Members of Congress have been remarkably quiet about President Barack Obama’s controversial new advocacy group, Organizing for Action, but the GOP super PAC American Crossroads has jumped in with an excoriating new video that rebrands the president’s group “Organizing for Access.”
Never mind that Organizing for Action operates in exactly the same way as Crossroads GPS, the politically active nonprofit that is an arm of American Crossroads. Crossroads GPS spent $70.6 million on independent campaign expenditures in the 2012 elections, according to the Sunlight Foundation. But like OFA, Crossroads GPS operates outside the disclosure rules as a 501(c)(4) social welfare nonprofit.
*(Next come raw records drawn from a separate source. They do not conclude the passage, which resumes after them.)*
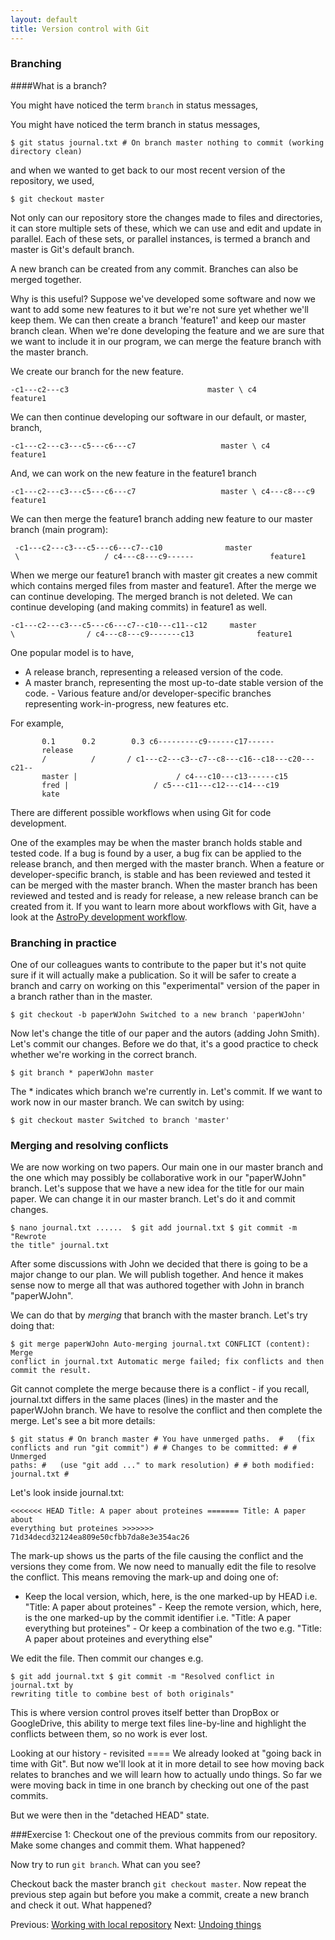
```yaml
---
layout: default
title: Version control with Git  
---
```

### Branching

####What is a branch?

You might have noticed the term `branch` in status messages,

You might have noticed the term branch in status messages,

    $ git status journal.txt # On branch master nothing to commit (working
    directory clean)

and when we wanted to get back to our most recent version of the repository, we
used,

    $ git checkout master

Not only can our repository store the changes made to files and directories, it
can store multiple sets of these, which we can use and edit and update in
parallel. Each of these sets, or parallel instances, is termed a branch and
master is Git's default branch. 

 A new branch can be created from any commit. Branches can also be merged
 together. 

 Why is this useful? Suppose we've developed some software and now we want to
 add some new features to it but we're not sure yet whether we'll keep them. We
 can then create a branch 'feature1' and keep our master branch clean. When
 we're done developing the feature and we are sure that we want to include it
 in our program, we can merge the feature branch with the master branch. 
 
 We create our branch for the new feature.

    -c1---c2---c3                               master \ c4
    feature1

We can then continue developing our software in our default, or master, branch,

     
    -c1---c2---c3---c5---c6---c7                   master \ c4
    feature1

And, we can work on the new feature in the feature1 branch

    -c1---c2---c3---c5---c6---c7                   master \ c4---c8---c9
    feature1

We can then merge the feature1 branch adding new feature to our master branch
(main program):

     -c1---c2---c3---c5---c6---c7--c10              master
     \                   / c4---c8---c9------                 feature1

When we merge our feature1 branch with master git creates a new commit which
contains merged files from master and feature1. After the merge we can continue
developing. The merged branch is not deleted. We can continue developing (and
making commits) in feature1 as well.

    -c1---c2---c3---c5---c6---c7--c10---c11--c12     master
    \                / c4---c8---c9-------c13              feature1

One popular model is to have,

-   A release branch, representing a released version of the code.
-   A master branch, representing the most up-to-date stable version of the
code.  -   Various feature and/or developer-specific branches representing
work-in-progress, new features etc.

For example,

	       0.1      0.2        0.3 c6---------c9------c17------
	       release
	       /          /       / c1---c2---c3--c7--c8---c16--c18---c20---c21--
	       master |                      / c4---c10---c13------c15
	       fred |                   / c5---c11---c12---c14---c19
	       kate


There are different possible workflows when using Git for code development. 

One of the examples may be when the master branch holds stable and tested code.
If a bug is found by a user, a bug fix can be applied to the release branch,
and then merged with the master branch.  When a feature or developer-specific
branch, is stable and has been reviewed and tested it can be merged with the
master branch. When the master branch has been reviewed and tested and is ready
for release, a new release branch can be created from it.  If you want to learn
more about workflows with Git, have a look at the [AstroPy development
workflow](http://astropy.readthedocs.org/en/latest/development/workflow/development_workflow.html).


### Branching in practice

One of our colleagues wants to contribute to the paper but it's not quite sure
if it will actually make a publication. So it will be safer to create a branch
and carry on working on this "experimental" version of the paper in a branch
rather than in the master.

    $ git checkout -b paperWJohn Switched to a new branch 'paperWJohn'

Now let's change the title of our paper and the autors (adding John Smith).
Let's commit our changes. Before we do that, it's a good practice to check
whether we're working in the correct branch.

    $ git branch * paperWJohn master

The * indicates which branch we're currently in. Let's commit. If we want to
work now in our master branch. We can switch by using:

    $ git checkout master Switched to branch 'master'

### Merging and resolving conflicts

We are now working on two papers. Our main one in our master branch and the one
which may possibly be collaborative work in our "paperWJohn" branch. Let's
suppose that we have a new idea for the title for our main paper. We can change
it in our master branch. Let's do it and commit changes.

    $ nano journal.txt ......  $ git add journal.txt $ git commit -m "Rewrote
    the title" journal.txt

After some discussions with John we decided that there is going to be a major
change to our plan. We will publish together. And hence it makes sense now to
merge all that was authored together with John in branch "paperWJohn". 

 We can do that by *merging* that branch with the master branch. Let's try
 doing that:

    $ git merge paperWJohn Auto-merging journal.txt CONFLICT (content): Merge
    conflict in journal.txt Automatic merge failed; fix conflicts and then
    commit the result.

Git cannot complete the merge because there is a conflict - if you recall,
journal.txt differs in the same places (lines) in the master and the paperWJohn
branch. We have to resolve the conflict and then complete the merge. Let's see
a bit more details:

    $ git status # On branch master # You have unmerged paths.  #   (fix
    conflicts and run "git commit") # # Changes to be committed: # # Unmerged
    paths: #   (use "git add ..." to mark resolution) # # both modified:
    journal.txt #

Let's look inside journal.txt:

    <<<<<<< HEAD Title: A paper about proteines ======= Title: A paper about
    everything but proteines >>>>>>> 71d34decd32124ea809e50cfbb7da8e3e354ac26 

The mark-up shows us the parts of the file causing the conflict and the
versions they come from. We now need to manually edit the file to resolve the
conflict. This means removing the mark-up and doing one of:

-   Keep the local version, which, here, is the one marked-up by HEAD i.e.
"Title: A paper about proteines" -   Keep the remote version, which, here, is
the one marked-up by the commit identifier i.e. "Title: A paper everything but
proteines" -   Or keep a combination of the two e.g. "Title: A paper about
proteines and everything else"

We edit the file. Then commit our changes e.g.

    $ git add journal.txt $ git commit -m "Resolved conflict in journal.txt by
    rewriting title to combine best of both originals"

This is where version control proves itself better than DropBox or GoogleDrive,
this ability to merge text files line-by-line and highlight the conflicts
between them, so no work is ever lost.


Looking at our history - revisited ==== We already looked at "going back in
time with Git". But now we'll look at it in more detail to see how moving back
relates to branches and we will learn how to actually undo things. So far we
were moving back in time in one branch by checking out one of the past commits. 

But we were then in the "detached HEAD" state.

###Exercise 1: Checkout one of the previous commits from our repository. Make
some changes and commit them. What happened?

Now try to run `git branch`. What can you see?

Checkout back the master branch `git checkout master`. Now repeat the previous
step again but before you make a commit, create a new branch and check it out.
What happened?


Previous: [Working with local repository](2_Local) Next: [Undoing
things](4_Undoing)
Obama organizers pledged to voluntarily disclose donors to the group when they announced in January that Organizing for Action would take up where the Obama campaign left off, rallying grass-roots support for the president’s agenda. But the group has drawn a steady drumbeat of criticism and bad press, including recent editorials in The New York Times and The Washington Post casting its activities as disturbing end-run around campaign finance laws.
As reported in the Los Angeles Times and The New York Times, donors of $500,000 or more will be rewarded with quarterly meetings with the president. Run by Jim Messina, Obama’s 2012 national campaign manager, who just set up his own for-profit political consulting firm, OFA’s recent spending includes $100,000 on ads to pressure GOP lawmakers to back gun control measures. Common Cause President Bob Edgar called on Obama last week to shut the group down.
The American Crossroads ad features video clips of Chuck Todd, chief White House correspondent for NBC News, saying, “This just looks bad. It looks like the White House is selling access,” and asking, “I wonder what candidate Obama would say about this?” The satirical ad, which hawks “Organizing for Access” as a commercial product that accepts “all major credit cards, personal checks and large stacks of cash,” also features a video clip of Obama saying, “We’ve got to change how business is done in Washington.”